И даже если бы ей исполнилось теперь не двадцать шесть, а все тридцать шесть – а в тридцать шесть, я вам скажу, нужно следить ой-ой как внимательно! – и господин не принял бы мер, с ним «порвали» бы все порядочные люди. Но уж этого слова вы, Розвита, конечно, не знаете!
– Не знаю, да и знать не хочу, но я знаю одно – это то, что вы влюблены в нашего хозяина.

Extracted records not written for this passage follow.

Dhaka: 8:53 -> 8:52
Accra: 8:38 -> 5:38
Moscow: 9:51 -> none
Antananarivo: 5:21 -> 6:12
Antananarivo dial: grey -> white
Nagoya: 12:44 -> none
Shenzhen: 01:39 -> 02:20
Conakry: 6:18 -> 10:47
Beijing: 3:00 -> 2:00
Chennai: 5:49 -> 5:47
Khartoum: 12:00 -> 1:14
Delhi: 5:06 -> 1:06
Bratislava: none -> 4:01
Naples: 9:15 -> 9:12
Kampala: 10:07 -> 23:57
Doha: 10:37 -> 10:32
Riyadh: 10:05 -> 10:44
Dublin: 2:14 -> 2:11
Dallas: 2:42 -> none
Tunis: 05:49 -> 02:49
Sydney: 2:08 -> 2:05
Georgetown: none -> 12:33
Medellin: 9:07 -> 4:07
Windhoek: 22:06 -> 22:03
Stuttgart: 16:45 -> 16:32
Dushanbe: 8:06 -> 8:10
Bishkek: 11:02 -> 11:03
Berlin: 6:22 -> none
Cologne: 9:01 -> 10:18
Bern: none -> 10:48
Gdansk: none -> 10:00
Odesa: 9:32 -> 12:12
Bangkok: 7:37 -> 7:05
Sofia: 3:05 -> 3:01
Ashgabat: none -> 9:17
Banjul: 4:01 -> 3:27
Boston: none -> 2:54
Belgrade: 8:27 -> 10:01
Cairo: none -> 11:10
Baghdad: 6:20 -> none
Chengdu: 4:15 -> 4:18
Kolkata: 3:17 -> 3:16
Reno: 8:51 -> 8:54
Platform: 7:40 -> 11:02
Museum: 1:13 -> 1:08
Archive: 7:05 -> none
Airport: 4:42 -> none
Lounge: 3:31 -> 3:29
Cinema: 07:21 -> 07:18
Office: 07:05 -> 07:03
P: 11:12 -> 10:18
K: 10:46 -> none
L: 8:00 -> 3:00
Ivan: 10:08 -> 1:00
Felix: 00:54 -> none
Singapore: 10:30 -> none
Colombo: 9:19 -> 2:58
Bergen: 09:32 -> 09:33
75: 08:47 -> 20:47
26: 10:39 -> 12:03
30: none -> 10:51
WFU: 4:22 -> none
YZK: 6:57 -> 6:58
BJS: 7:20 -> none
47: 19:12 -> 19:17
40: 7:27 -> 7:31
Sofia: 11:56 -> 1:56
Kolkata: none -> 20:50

Иоганна разразилась деланным смехом.
– Смейтесь, смейтесь! Я уже давно заметила. Счастье, что он не интересуется такими делами. Бедная, бедная госпожа!
А Иоганне уже хотелось заключить мир:
– Ну, ладно, Розвита, давайте помиримся. На вас опять стих нашел, это у всех деревенских бывает.
– Возможно.
– Ну, а я пойду отнесу письма и посмотрю, нет ли у швейцара другой газеты. Вы, кажется, сказали, он послал за газетой Лене? Там, наверное, напишут побольше, в этой, можно сказать, ничего не написано.